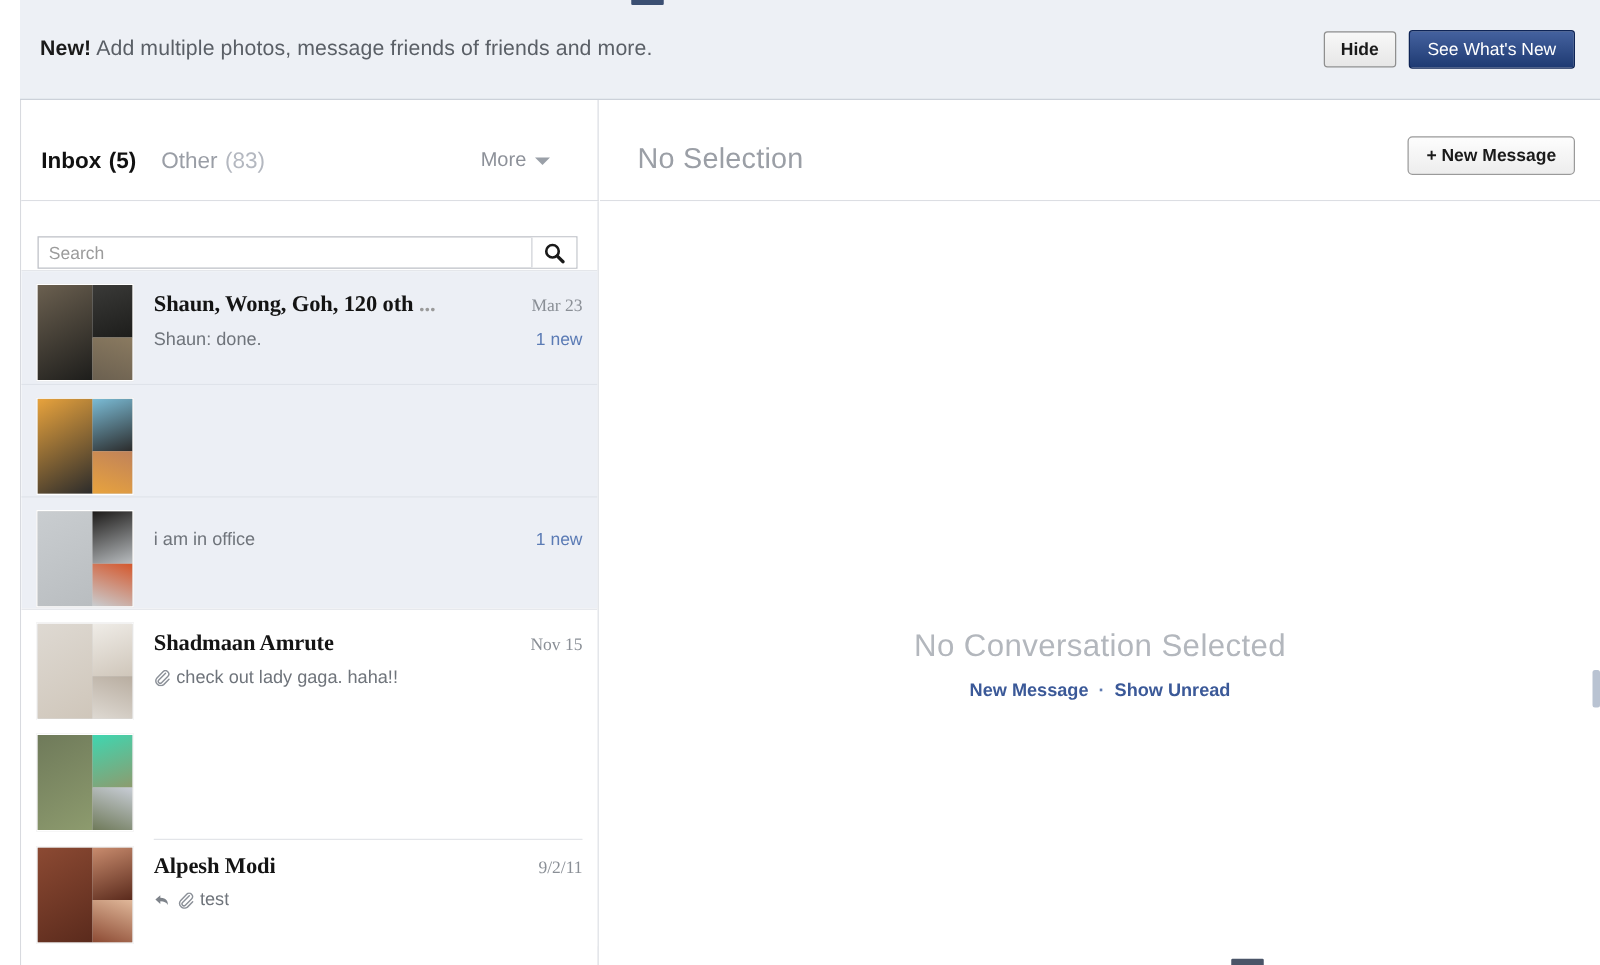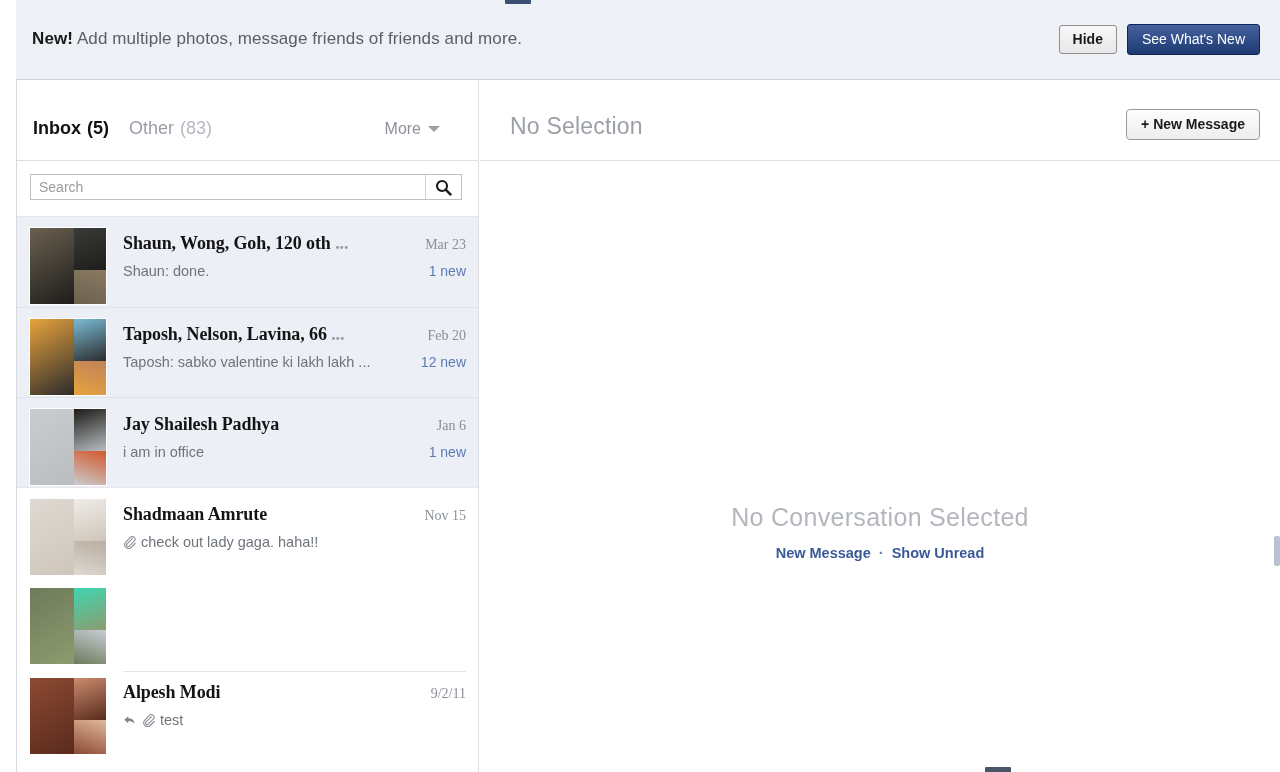--- a/index.html
+++ b/index.html
@@ -195,21 +195,21 @@
   }
   .search-wrap {
     position: relative;
     height: 56px;
     border-bottom: 1px solid #e4e6ea;
     box-sizing: border-box;
   }
   .search-box {
     position: absolute;
     left: 13px;
-    top: 13px;
+    top: 28px;
     width: 432px;
     height: 26px;
     box-sizing: border-box;
     border: 1px solid #bdc0c6;
     background: #fff;
     display: flex;
     align-items: stretch;
   }
   .search-input {
     flex: 1;
@@ -450,44 +450,28 @@
                 <div class="conv-new">1 new</div>
               </div>
             </div>
           </div>
           <div class="conv unread">
             <div class="avatar">
               <div class="cell" style="left:0;top:0;width:58%;height:100%;background:linear-gradient(150deg,#e8a33d,#2b2b2b)"></div>
               <div class="cell" style="left:58%;top:0;width:42%;height:55%;background:linear-gradient(160deg,#7bbcd6,#2b2b2b)"></div>
               <div class="cell" style="left:58%;top:55%;width:42%;height:45%;background:linear-gradient(200deg,#c0825a,#e8a33d)"></div>
             </div>
-            <div class="conv-body">
-              <div class="conv-row1">
-                <div class="conv-names">Taposh, Nelson, Lavina, 66<span class="ellip"> ...</span></div>
-                <div class="conv-date">Feb 20</div>
-              </div>
-              <div class="conv-row2">
-                <div class="conv-snippet">
-                  <span>Taposh: sabko valentine ki lakh lakh ...</span>
-                </div>
-                <div class="conv-new">12 new</div>
-              </div>
-            </div>
           </div>
           <div class="conv unread">
             <div class="avatar">
               <div class="cell" style="left:0;top:0;width:58%;height:100%;background:linear-gradient(150deg,#c9cdd0,#b9bdc0)"></div>
               <div class="cell" style="left:58%;top:0;width:42%;height:55%;background:linear-gradient(160deg,#1c1a18,#b9bdc0)"></div>
               <div class="cell" style="left:58%;top:55%;width:42%;height:45%;background:linear-gradient(200deg,#d4572c,#c9cdd0)"></div>
             </div>
             <div class="conv-body">
-              <div class="conv-row1">
-                <div class="conv-names">Jay Shailesh Padhya</div>
-                <div class="conv-date">Jan 6</div>
-              </div>
               <div class="conv-row2">
                 <div class="conv-snippet">
                   <span>i am in office</span>
                 </div>
                 <div class="conv-new">1 new</div>
               </div>
             </div>
           </div>
           <div class="conv read">
             <div class="avatar">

..........

## WORK ITEM
All entries should be given again exactly, except that pictures are to be excluded.

## SOLUTION FOR THIS EXERCISE
--- a/index.html
+++ b/index.html
@@ -195,21 +195,21 @@
   }
   .search-wrap {
     position: relative;
     height: 56px;
     border-bottom: 1px solid #e4e6ea;
     box-sizing: border-box;
   }
   .search-box {
     position: absolute;
     left: 13px;
-    top: 13px;
+    top: 28px;
     width: 432px;
     height: 26px;
     box-sizing: border-box;
     border: 1px solid #bdc0c6;
     background: #fff;
     display: flex;
     align-items: stretch;
   }
   .search-input {
     flex: 1;
@@ -450,44 +450,28 @@
                 <div class="conv-new">1 new</div>
               </div>
             </div>
           </div>
           <div class="conv unread">
             <div class="avatar">
               <div class="cell" style="left:0;top:0;width:58%;height:100%;background:linear-gradient(150deg,#e8a33d,#2b2b2b)"></div>
               <div class="cell" style="left:58%;top:0;width:42%;height:55%;background:linear-gradient(160deg,#7bbcd6,#2b2b2b)"></div>
               <div class="cell" style="left:58%;top:55%;width:42%;height:45%;background:linear-gradient(200deg,#c0825a,#e8a33d)"></div>
             </div>
-            <div class="conv-body">
-              <div class="conv-row1">
-                <div class="conv-names">Taposh, Nelson, Lavina, 66<span class="ellip"> ...</span></div>
-                <div class="conv-date">Feb 20</div>
-              </div>
-              <div class="conv-row2">
-                <div class="conv-snippet">
-                  <span>Taposh: sabko valentine ki lakh lakh ...</span>
-                </div>
-                <div class="conv-new">12 new</div>
-              </div>
-            </div>
           </div>
           <div class="conv unread">
             <div class="avatar">
               <div class="cell" style="left:0;top:0;width:58%;height:100%;background:linear-gradient(150deg,#c9cdd0,#b9bdc0)"></div>
               <div class="cell" style="left:58%;top:0;width:42%;height:55%;background:linear-gradient(160deg,#1c1a18,#b9bdc0)"></div>
               <div class="cell" style="left:58%;top:55%;width:42%;height:45%;background:linear-gradient(200deg,#d4572c,#c9cdd0)"></div>
             </div>
             <div class="conv-body">
-              <div class="conv-row1">
-                <div class="conv-names">Jay Shailesh Padhya</div>
-                <div class="conv-date">Jan 6</div>
-              </div>
               <div class="conv-row2">
                 <div class="conv-snippet">
                   <span>i am in office</span>
                 </div>
                 <div class="conv-new">1 new</div>
               </div>
             </div>
           </div>
           <div class="conv read">
             <div class="avatar">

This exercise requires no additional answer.